26. In our view, these concerns can be addressed by a process that seeks first to engage stakeholders and build consensus on the development and finalisation of policy before embarking on legislative reform. As alluded to in our first written submission, this is nothing new for some government departments. In that submission, we described the manner in which the Intellectual Property Rights from Publicly Financed Research and Development Bill [B 46-2008] - which is currently being considered by the Portfolio Committee on Science and Technology - was developed, having its genesis in a draft policy framework that was approved by Cabinet as far back as December 2005.5[5]

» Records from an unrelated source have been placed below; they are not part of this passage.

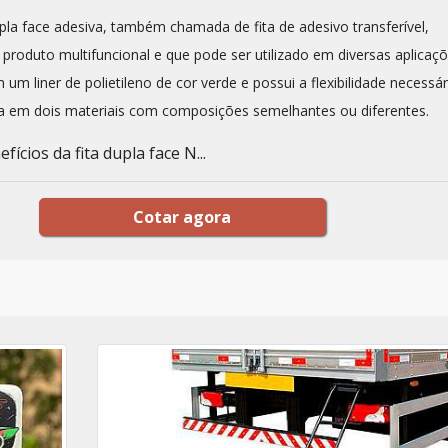
upla face adesiva, também chamada de fita de adesivo transferível,
produto multifuncional e que pode ser utilizado em diversas aplicaçõ
m um liner de polietileno de cor verde e possui a flexibilidade necessár
da em dois materiais com composições semelhantes ou diferentes.
fícios da fita dupla face N...
Cotar agora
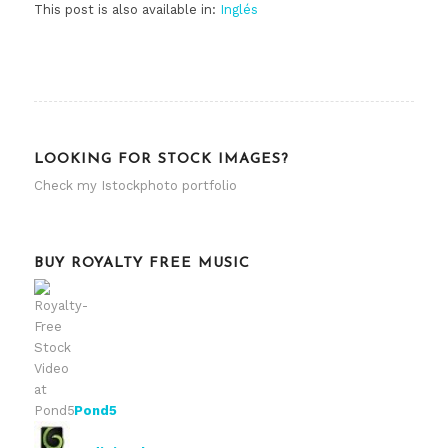
This post is also available in:
Inglés
LOOKING FOR STOCK IMAGES?
Check my
Istockphoto portfolio
BUY ROYALTY FREE MUSIC
Pond5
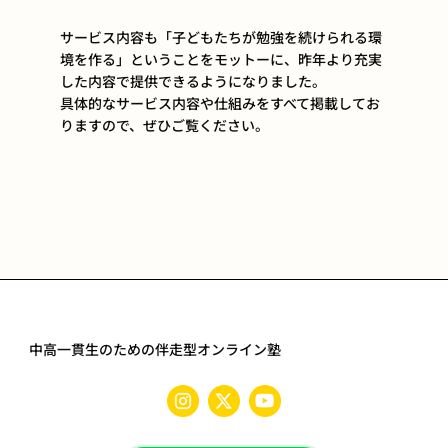
サービス内容も「子どもたちが勉強を続けられる環
境を作る」ということをモットーに、昨年より充実
した内容で提供できるようになりました。
具体的なサービス内容や仕組みをすべて掲載してお
りますので、ぜひご覧ください。
中高一貫生のための伴走型オンライン塾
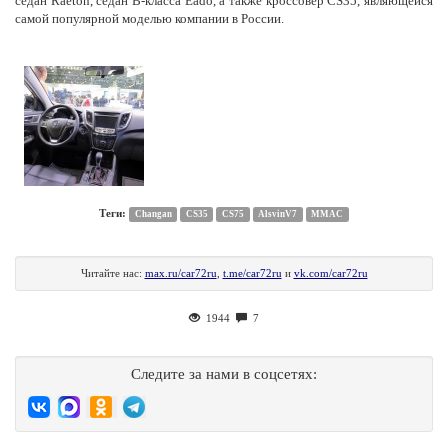
седан Raeton, седан B-класса Eado, а также кроссовер CS35, являющейся
самой популярной моделью компании в России.
Теги:
Changan
CS35
CS75
AlsvinV7
ММАС
Читайте нас:
max.ru/car72ru
,
t.me/car72ru
и
vk.com/car72ru
1944
7
Следите за нами в соцсетях:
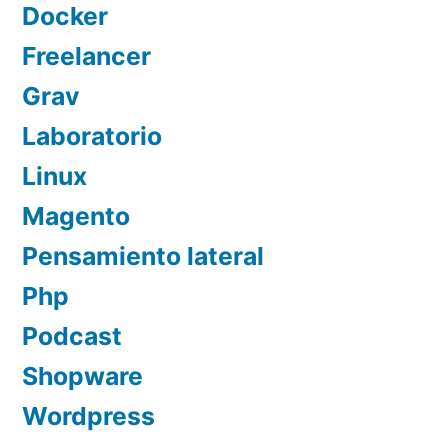
Docker
Freelancer
Grav
Laboratorio
Linux
Magento
Pensamiento lateral
Php
Podcast
Shopware
Wordpress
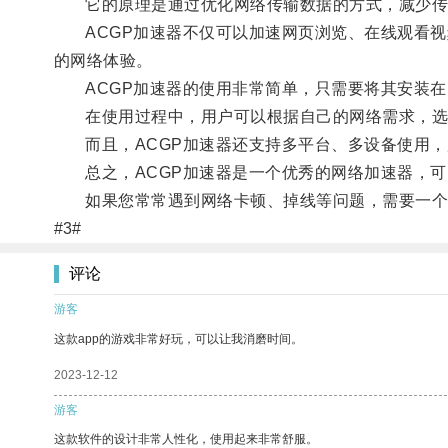
它的原理是通过优化网络传输数据的方式，减少传
ACGP加速器不仅可以加速网页浏览、在线观看视
的网络体验。
ACGP加速器的使用非常简单，只需要将其安装在
在使用过程中，用户可以根据自己的网络需求，选
而且，ACGP加速器还支持多平台、多设备使用，
总之，ACGP加速器是一个优秀的网络加速器，可
如果您常常遇到网络卡顿、掉线等问题，需要一个可
#3#
评论
游客
这款app的游戏非常好玩，可以让我消磨时间。
2023-12-12
游客
这款软件的设计非常人性化，使用起来非常舒服。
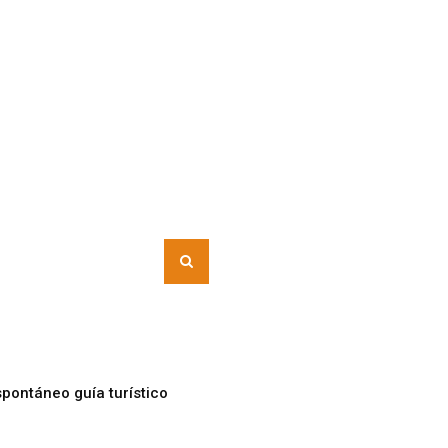
pontáneo guía turístico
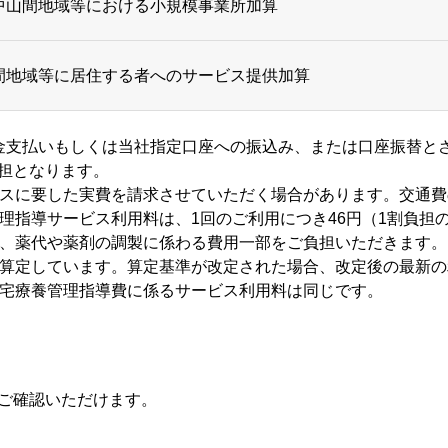
クルート
中山間地域等における小規模事業所加算
お問合せ／エントリー
間地域等に居住する者へのサービス提供加算
金支払いもしくは当社指定口座への振込み、または口座振替と
担となります。
ビスに要した実費を請求させていただく場合があります。交通
理指導サービス利用料は、1回のご利用につき46円（1割負担
づき、薬代や薬剤の調製に係わる費用一部をご負担いただきます。
づき算定しています。算定基準が改定された場合、改定後の最新
防居宅療養管理指導費に係るサービス利用料は同じです。
ご確認いただけます。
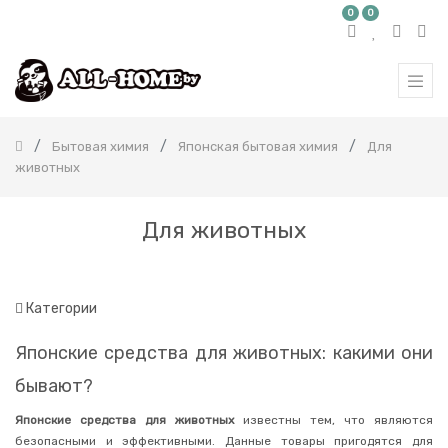
0
0
КАТЕГОРИЯ
ТОВАРОВ
Все
продукты
Бытовая химия
Японская бытовая химия
Для
Бытовая
животных
химия
Корейская
бытовая
Для животных
химия
Японская
бытовая
химия
Категории
Стиральные
порошки
Японские средства для животных: какими они
Жидкости
и
бывают?
гели
для
стирки
Японские средства для животных
известны тем, что являются
безопасными и эффективными. Данные товары пригодятся для
Пятновыводители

27. We submit that the Bill should be returned to the DoH so that the concerns relating to the work of the Task Team, as well as the findings and recommendations contained in its report, can be addressed at the level of policy. This may require a call for public submissions on the Task Team report or a policy document based on its findings and recommendations. Only then would it be appropriate for draft legislation to be formulated and thereafter considered and processed by this committee.
Zackie Achmat
Deputy General Secretary, TAC
Jonathan Berger
Senior researcher, ALP
Issued by the Treatment Action Campaign. See here for the original in PDF.
[1] The Minister also appears to have been granted inappropriately broad regulation drafting powers, over and above the already overly broad powers as set out in section 35 of the Medicines Act.
[2] For discussion on the legal meaning of the term "public interest", see Rail Commuters Action Group and Others v Transnet Ltd t/a Metrorail and Others 2005 (2) SA 359 (CC)
[3] Once included on the EDL, a medicine would automatically form part of the prescribed minimum
benefits in terms of the Medical Schemes Act 131 of 1998 and its regulations.
[4] In contrast, the US Senate must confirm the President's appointment of the Commissioner of the Food and Drug Administration after a rigorous public vetting procedure.